In a homebirth practice PROM can quickly become a non-emergency transfer to the hospital for labor augmentation. For planned hospital births it can mean early intervention and a big change in birthing plans for those seeking a low intervention approach. For most women their water may break as the first sign of labor and regular contractions soon follow. For others though, their water breaks and then it is just crickets. Anxiety builds about care guidelines and looming intervention which does not help to facilitate labor. While some providers may be comfortable with expectant management if a client's history is normal a 2017 systematic review of 23 randomized/quasi-randomized trials of women with PROM at ≥37 weeks of gestation compared pregnancy outcome of planned early intervention versus expectant management and found that compared with expectant management, planned early intervention resulted in:
+A reduction in maternal chorioamnionitis and/or endometritis (54/1000 versus 110/1000; RR 0.49, 95% CI 0.33-0.72)
+A reduction in admission to a neonatal special care or intensive care unit (RR 0.75, 95% CI 0.66-0.85)
+No increase in cesarean delivery (126/1000 versus 150/1000; RR 0.84, 95% CI 0.69-1.04)

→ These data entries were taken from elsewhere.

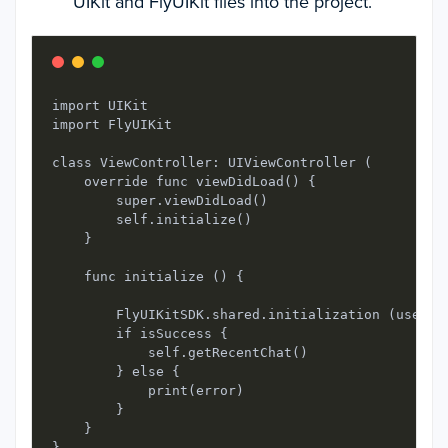
UIKit and FlyUIKit files into the project.
import UIKit 

import FlyUIKit

class ViewController: UIViewController ( 

    override func viewDidLoad() { 

        super.viewDidLoad()

        self.initialize()

    }

    func initialize () {

        FlyUIKitSDK.shared.initialization (userID
        if isSuccess {

            self.getRecentChat()

        } else {

            print(error)

        }

    }

}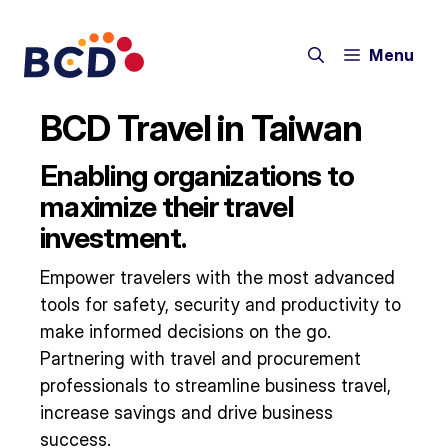
Skip
to
Menu
content
BCD Travel in Taiwan
Enabling organizations to
maximize their travel
investment.
Empower travelers with the most advanced
tools for safety, security and productivity to
make informed decisions on the go.
Partnering with travel and procurement
professionals to streamline business travel,
increase savings and drive business
success.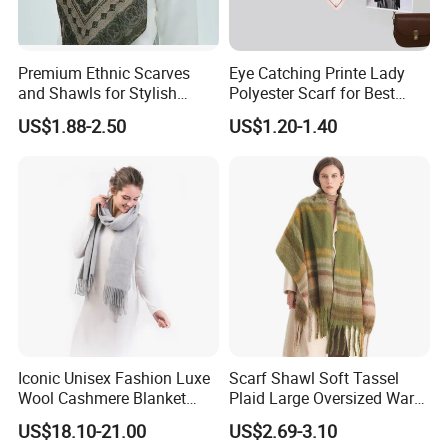
Premium Ethnic Scarves
Eye Catching Printe Lady
and Shawls for Stylish
Polyester Scarf for Best
Women
Friend Gift
US$1.88-2.50
US$1.20-1.40
Iconic Unisex Fashion Luxe
Scarf Shawl Soft Tassel
Wool Cashmere Blanket
Plaid Large Oversized Warm
Scarf
Winter Polyester Scarves
US$18.10-21.00
US$2.69-3.10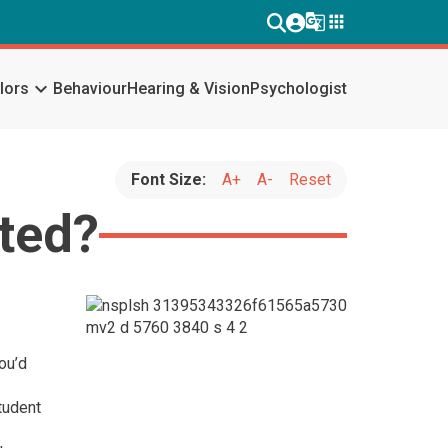
g_translate
apps
keyboard_arrow_down
lors
Behaviour
Hearing & Vision
Psychologist
Font Size:
A+
A-
Reset
rted?
ou’d
tudent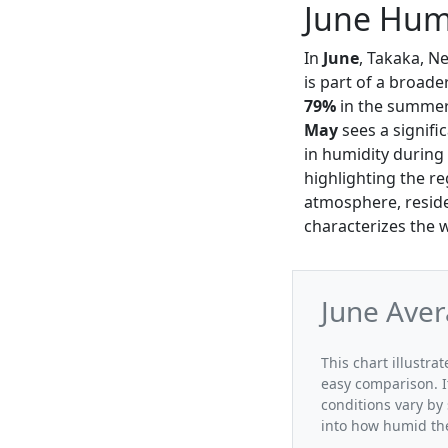
June Humi
In
June
, Takaka, N
is part of a broad
79%
in the summer 
May
sees a signifi
in humidity during 
highlighting the r
atmosphere, reside
characterizes the 
June Aver
This chart illustra
easy comparison. I
conditions vary by
into how humid the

+Nonstatistical reductions in definite early onset neonatal sepsis (12/1000 versus 22/1000; RR 0.57, 95% CI 0.24-1.33) and perinatal mortality (1/1000 versus 2/1000; RR 0.47, 95% CI 0.13-1.66)
This information should be a part of a family's informed decision making process.
This post is not to talk about MANAGEMENT of PROM though. We want to address PREVENTING PROM in the first place!
So what are pregnant folks to do!?
+100mg Vitamin C daily is a cheap and easily accessible option and has been clinically proven to help prevent PPROM in women who have previously experienced PPROM.
+Anecdotally, taking Bioflavinoids can also potentially help to prevent PROM by strengthening the amniotic sac. Look for a Vitamin C supplement that includes 600-1200mg of Bioflavinoids beginning at 28 weeks.
+Eating 6-8 dates beginning at 36 weeks has also been proven to shorten the active phase of labor according to this study.
+Focus prenatally on optimal fetal positioning. We offer a 2nd trimester for clients to focus on optimal positioning as well as encourage the use of the famous Spinning Babies website and video archive.
+Focus on a whole foods diet with limited simple carbs and refined sugar. Spend AT LEAST 3-4 days per week doing some type of body moving! Walking, swimming, light wt lifting, yoga, and other low impact exercises are so important in pregnancy. When we see women focus on their diets being clean and moving their bodies regularly their outcomes are significantly better.
+If you are an extremely active person (see also: professional athlete, yoga instructor, etc..) who does many of the same highly strenuous movements regularly it may be a good idea to balance out your high impact work with regular mobility work, relaxation exercises, and free form movements like belly dancing or water aerobics like Watsu. This will help to balance the pelvic floor and prevent fetal malposition which can lead to PROM.
+Address any possible urinary or vaginal infections quickly and effectively. Urinary tract infections, Bacterial Vaginosis, yeast, and STIs can all potentially lead to PROM. Your care provider can test for these as well as do a test of cure once you believe you have successfully treated the infection.